---------- DATA SUPPLIED
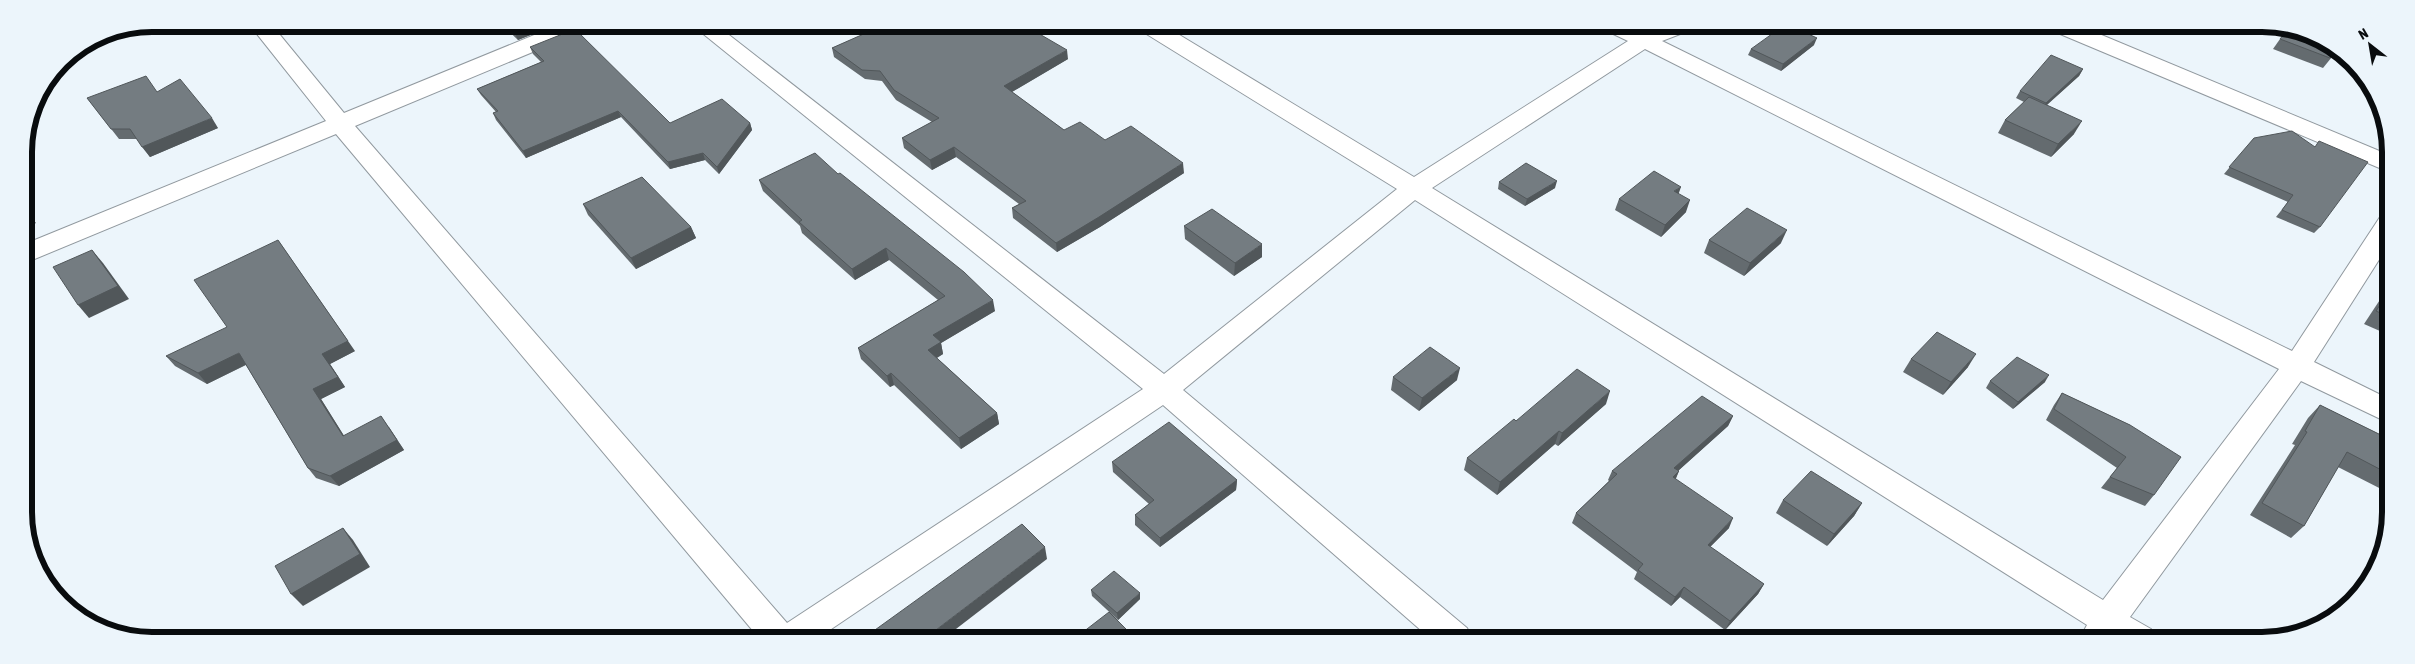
<svg xmlns="http://www.w3.org/2000/svg" width="2415" height="664" viewBox="0 0 2415 664" font-family="'Asap Condensed',sans-serif">
  <style>
    .lines { fill: none; stroke-linecap: round; stroke-linejoin: round }
    .street-casing { stroke: #91999f; stroke-width: 2 }
    .street { fill: #fff; fill-rule: evenodd }
    .wall { fill: #646b6f }
    .shaded-wall { fill: #51575a }
    .building { fill: #747c81; stroke: #51575a }
    .rim { fill: none; stroke: #090c0e; stroke-width: 6 }
  </style>
  <rect width="100%" height="100%" fill="#ecf5fb"/>
  <g class="lines">
    <defs>
      <g id="street">
        <path d="M 249,24 L 271,24 L 344,113 L 561,24 L 591,24 L 588,29 L 355,126 L 787,623 L 1143,389 L 691,24 L 715,24 L 1164,374 L 1397,189 L 1140,30 L 1137,25 L 1163,25 L 1414,177 L 1628,41 L 1605,30 L 1603,25 L 1631,26 L 1645,32 L 1662,26 L 1690,26 L 1688,31 L 1662,41 L 2292,351 L 2380,217 L 2389,214 L 2389,244 L 2314,362 L 2389,399 L 2389,423 L 2301,381 L 2130,617 L 2151,629 L 2156,640 L 2079,640 L 2087,625 L 1415,200 L 1183,390 L 1467,628 L 1472,639 L 1431,639 L 1163,405 L 818,638 L 759,638 L 336,134 L 25,263 L 25,244 L 326,121 ZM 1645,49 L 2279,369 L 2103,600 L 1432,188 Z"/>
        <path d="M 2050,26 L 2080,26 L 2389,155 L 2389,172 L 2053,31 Z"/>
      </g>
    </defs>
    <!-- street casing -->
    <use href="#street" class="street-casing"/>
    <!-- street -->
    <use href="#street" class="street"/>
  </g>
  <!-- wall -->
  <g class="wall">
    <path d="M 501,24 L 558,24 L 518,40 Z"/>
    <path d="M 854,25 L 994,25 L 1068,59 L 1012,92 L 1064,130 L 1105,140 L 1184,173 L 1100,227 L 1057,252 L 1013,218 L 1012,208 L 1019,204 L 956,157 L 932,170 L 904,148 L 902,138 L 932,122 L 896,100 L 882,81 L 865,79 L 834,57 L 832,48 L 867,33 Z"/>
    <path d="M 2280,39 L 2336,52 L 2323,68 L 2273,49 Z"/>
    <path d="M 1814,45 L 1781,71 L 1748,55 L 1751,49 Z"/>
    <path d="M 530,47 L 670,123 L 750,123 L 752,130 L 719,174 L 705,160 L 670,169 L 621,117 L 526,158 L 496,120 L 493,113 L 496,112 L 481,95 L 477,89 L 541,62 L 533,54 Z"/>
    <path d="M 2083,69 L 2079,76 L 2047,105 L 2074,134 L 2051,157 L 1998,133 L 2005,120 L 2024,102 L 2016,98 L 2020,91 Z"/>
    <path d="M 157,92 L 218,128 L 150,157 L 137,139 L 119,139 L 87,98 Z"/>
    <path d="M 2254,138 L 2320,227 L 2314,233 L 2276,217 L 2288,202 L 2224,174 Z"/>
    <path d="M 838,174 L 995,311 L 941,343 L 943,354 L 937,358 L 997,413 L 999,424 L 961,449 L 894,385 L 890,387 L 861,359 L 858,348 L 938,300 L 889,260 L 855,280 L 802,233 L 800,226 L 763,191 L 759,180 Z"/>
    <path d="M 1499,182 L 1555,188 L 1525,206 L 1498,189 Z"/>
    <path d="M 1678,194 L 1686,212 L 1661,237 L 1615,210 L 1619,199 Z"/>
    <path d="M 583,204 L 691,227 L 696,238 L 636,269 L 588,215 Z"/>
    <path d="M 1184,226 L 1262,257 L 1234,276 L 1185,239 Z"/>
    <path d="M 1709,240 L 1781,243 L 1744,276 L 1704,253 Z"/>
    <path d="M 2389,286 L 2389,335 L 2364,324 Z"/>
    <path d="M 355,351 L 330,364 L 345,387 L 321,399 L 344,436 L 389,427 L 404,450 L 339,486 L 316,478 L 308,468 L 246,365 L 207,384 L 175,366 L 166,356 Z"/>
    <path d="M 1911,359 L 1968,367 L 1943,395 L 1903,372 Z"/>
    <path d="M 1393,377 L 1457,380 L 1419,411 L 1391,390 Z"/>
    <path d="M 1990,381 L 2045,382 L 2013,409 L 1986,388 Z"/>
    <path d="M 2062,393 L 2130,425 L 2154,495 L 2145,506 L 2101,488 L 2117,468 L 2046,420 L 2054,405 Z"/>
    <path d="M 1606,404 L 1558,446 L 1555,444 L 1497,495 L 1464,470 L 1467,458 L 1516,421 Z"/>
    <path d="M 2320,405 L 2389,439 L 2389,493 L 2338,467 L 2304,526 L 2291,538 L 2250,515 L 2295,445 L 2292,444 L 2308,418 Z"/>
    <path d="M 1733,416 L 1728,426 L 1678,471 L 1679,471 L 1675,479 L 1729,528 L 1710,547 L 1764,584 L 1758,594 L 1725,630 L 1680,597 L 1671,606 L 1634,579 L 1637,572 L 1572,523 L 1576,513 L 1609,481 L 1608,480 L 1612,471 Z"/>
    <path d="M 1112,462 L 1237,480 L 1236,490 L 1160,547 L 1135,525 L 1135,515 L 1149,504 L 1113,472 Z"/>
    <path d="M 1783,500 L 1862,503 L 1854,516 L 1827,546 L 1776,513 Z"/>
    <path d="M 1091,590 L 1140,599 L 1118,620 L 1092,596 Z"/>
  </g>
  <!-- shaded-wall -->
  <g class="shaded-wall">
    <path d="M 519,24 L 558,24 L 518,40 L 512,27 Z"/>
    <path d="M 1817,38 L 1814,45 L 1781,71 L 1783,64 Z"/>
    <path d="M 1067,50 L 1068,59 L 1005,96 L 1004,86 Z"/>
    <path d="M 2083,69 L 2079,76 L 2042,109 L 2046,103 Z"/>
    <path d="M 618,111 L 621,117 L 526,158 L 523,151 Z"/>
    <path d="M 212,118 L 218,128 L 150,157 L 142,147 Z"/>
    <path d="M 2082,121 L 2074,134 L 2051,157 L 2058,144 Z"/>
    <path d="M 750,123 L 752,130 L 719,174 L 717,167 Z"/>
    <path d="M 954,147 L 956,157 L 932,170 L 930,160 Z"/>
    <path d="M 703,153 L 705,160 L 670,169 L 668,162 Z"/>
    <path d="M 1183,163 L 1184,173 L 1100,227 L 1057,252 L 1056,243 Z"/>
    <path d="M 1557,181 L 1555,188 L 1525,206 L 1527,199 Z"/>
    <path d="M 1681,187 L 1677,198 L 1674,191 Z"/>
    <path d="M 1690,200 L 1686,212 L 1661,237 L 1665,225 Z"/>
    <path d="M 26,212 L 36,223 L 24,229 L 24,213 Z"/>
    <path d="M 691,227 L 696,238 L 636,269 L 631,258 Z"/>
    <path d="M 1787,230 L 1781,243 L 1744,276 L 1750,263 Z"/>
    <path d="M 278,240 L 355,351 L 330,364 L 345,387 L 321,399 L 351,447 L 343,436 L 313,389 L 322,354 Z"/>
    <path d="M 1262,244 L 1262,257 L 1234,276 L 1235,263 Z"/>
    <path d="M 886,248 L 889,260 L 855,280 L 852,269 Z"/>
    <path d="M 92,250 L 103,263 L 129,299 L 89,318 L 78,305 Z"/>
    <path d="M 993,300 L 995,311 L 941,343 L 943,354 L 931,361 L 928,350 L 933,335 Z"/>
    <path d="M 239,353 L 247,364 L 207,384 L 198,373 Z"/>
    <path d="M 1976,354 L 1968,367 L 1943,395 L 1951,382 Z"/>
    <path d="M 1460,368 L 1457,380 L 1419,411 L 1422,398 Z"/>
    <path d="M 891,373 L 894,385 L 890,387 L 887,376 Z"/>
    <path d="M 2049,375 L 2045,382 L 2013,409 L 2018,402 Z"/>
    <path d="M 1610,391 L 1606,404 L 1558,446 L 1562,433 Z"/>
    <path d="M 997,413 L 999,424 L 961,449 L 959,438 Z"/>
    <path d="M 381,416 L 404,450 L 339,486 L 330,476 Z"/>
    <path d="M 1733,416 L 1728,426 L 1670,478 L 1674,468 Z"/>
    <path d="M 1559,431 L 1555,444 L 1497,495 L 1500,482 Z"/>
    <path d="M 1679,471 L 1675,481 L 1673,477 Z"/>
    <path d="M 1237,480 L 1236,490 L 1160,547 L 1160,538 Z"/>
    <path d="M 1862,503 L 1854,516 L 1827,546 L 1834,534 Z"/>
    <path d="M 1733,518 L 1729,528 L 1703,554 L 1708,545 Z"/>
    <path d="M 343,528 L 353,540 L 370,567 L 303,606 L 291,594 Z"/>
    <path d="M 1045,547 L 1047,559 L 943,639 L 924,639 Z"/>
    <path d="M 1764,584 L 1758,594 L 1725,630 L 1730,621 Z"/>
    <path d="M 1684,587 L 1680,597 L 1671,606 L 1675,597 Z"/>
    <path d="M 1140,593 L 1140,599 L 1118,620 L 1117,613 Z"/>
  </g>
  <!-- building -->
  <g class="building">
    <path d="M 509,24 L 519,24 L 512,27 Z"/>
    <path d="M 867,25 L 994,25 L 997,27 L 1002,25 L 1024,25 L 1067,50 L 1004,86 L 1064,130 L 1080,122 L 1105,140 L 1131,126 L 1183,163 L 1099,217 L 1056,243 L 1012,208 L 1026,201 L 954,147 L 930,160 L 902,138 L 939,118 L 894,90 L 880,71 L 862,70 L 832,48 L 875,29 Z"/>
    <path d="M 1783,26 L 1791,26 L 1817,38 L 1783,64 L 1751,49 Z"/>
    <path d="M 2290,27 L 2335,52 L 2330,58 L 2280,39 Z"/>
    <path d="M 575,29 L 670,123 L 722,99 L 750,123 L 717,167 L 703,153 L 668,162 L 618,111 L 523,151 L 493,113 L 498,111 L 477,89 L 544,61 L 530,47 Z"/>
    <path d="M 2051,55 L 2083,69 L 2046,103 L 2020,91 Z"/>
    <path d="M 146,76 L 157,92 L 180,79 L 212,118 L 142,147 L 130,129 L 111,129 L 87,98 Z"/>
    <path d="M 2029,97 L 2082,121 L 2058,144 L 2005,120 Z"/>
    <path d="M 2292,131 L 2315,147 L 2319,141 L 2368,162 L 2320,227 L 2282,210 L 2293,195 L 2229,167 L 2254,138 Z"/>
    <path d="M 815,153 L 838,174 L 840,173 L 964,272 L 993,300 L 933,335 L 941,342 L 928,350 L 997,413 L 959,438 L 891,373 L 887,376 L 858,348 L 945,296 L 886,248 L 852,269 L 799,222 L 802,220 L 759,180 Z"/>
    <path d="M 1526,163 L 1557,181 L 1527,199 L 1499,182 Z"/>
    <path d="M 1654,171 L 1681,187 L 1674,191 L 1690,200 L 1665,225 L 1619,199 Z"/>
    <path d="M 642,177 L 691,227 L 631,258 L 583,204 Z"/>
    <path d="M 1747,208 L 1787,230 L 1750,263 L 1709,240 Z"/>
    <path d="M 1212,209 L 1262,244 L 1235,263 L 1184,226 Z"/>
    <path d="M 278,240 L 348,341 L 322,354 L 338,377 L 313,389 L 343,436 L 381,416 L 397,440 L 330,476 L 308,468 L 239,353 L 198,373 L 166,356 L 227,327 L 194,280 Z"/>
    <path d="M 92,250 L 118,286 L 78,305 L 53,267 Z"/>
    <path d="M 2389,291 L 2389,317 L 2376,311 Z"/>
    <path d="M 1937,332 L 1976,354 L 1951,382 L 1911,359 Z"/>
    <path d="M 1430,347 L 1460,368 L 1422,398 L 1393,377 Z"/>
    <path d="M 2017,357 L 2049,375 L 2018,402 L 1990,381 Z"/>
    <path d="M 1577,369 L 1610,391 L 1562,433 L 1559,431 L 1500,482 L 1467,458 L 1514,419 L 1516,421 Z"/>
    <path d="M 2062,393 L 2130,425 L 2181,457 L 2154,495 L 2110,477 L 2126,457 L 2054,409 Z"/>
    <path d="M 1702,396 L 1733,416 L 1674,468 L 1679,471 L 1673,477 L 1733,518 L 1708,545 L 1764,584 L 1730,621 L 1684,587 L 1675,597 L 1638,570 L 1643,564 L 1576,513 L 1617,474 L 1612,471 Z"/>
    <path d="M 2320,405 L 2389,439 L 2389,474 L 2347,452 L 2304,526 L 2262,503 L 2307,432 L 2305,431 Z"/>
    <path d="M 1169,422 L 1237,480 L 1160,538 L 1135,515 L 1154,500 L 1112,462 Z"/>
    <path d="M 1811,471 L 1862,503 L 1834,534 L 1783,500 Z"/>
    <path d="M 1022,524 L 1045,547 L 924,639 L 871,639 L 868,635 Z"/>
    <path d="M 343,528 L 360,554 L 291,594 L 275,566 Z"/>
    <path d="M 1114,571 L 1140,593 L 1117,613 L 1091,590 Z"/>
    <path d="M 1109,612 L 1136,639 L 1074,639 Z"/>
  </g>
  <!-- crop -->
  <path d="M0 0H2415V664H0ZM152 32H2262A120 120 0 0 1 2382 152V512A120 120 0 0 1 2262 632H152A120 120 0 0 1 32 512V152A120 120 0 0 1 152 32Z" fill="#ecf5fb" fill-rule="evenodd"/>
  <path class="rim" d="M152 32H2262A120 120 0 0 1 2382 152V512A120 120 0 0 1 2262 632H152A120 120 0 0 1 32 512V152A120 120 0 0 1 152 32Z"/>
  <!-- north arrow -->
  <g transform="translate(2370 45) rotate(329)" stroke="#ecf5fb" stroke-width="4" paint-order="stroke">
  <path d="M0-4L9 19L0 12L-9 19Z" fill="#090c0e"/>
  <text y="-8" font-size="14" font-weight="bold" text-anchor="middle" fill="#090c0e">N</text>
  </g>
</svg>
--------------------
- **EXERCISE OBJECTIVE**
Every line above with the string "shaded" in it needs to be copied.

- **TASK ANSWER**
    .shaded-wall { fill: #51575a }
  <!-- shaded-wall -->
  <g class="shaded-wall">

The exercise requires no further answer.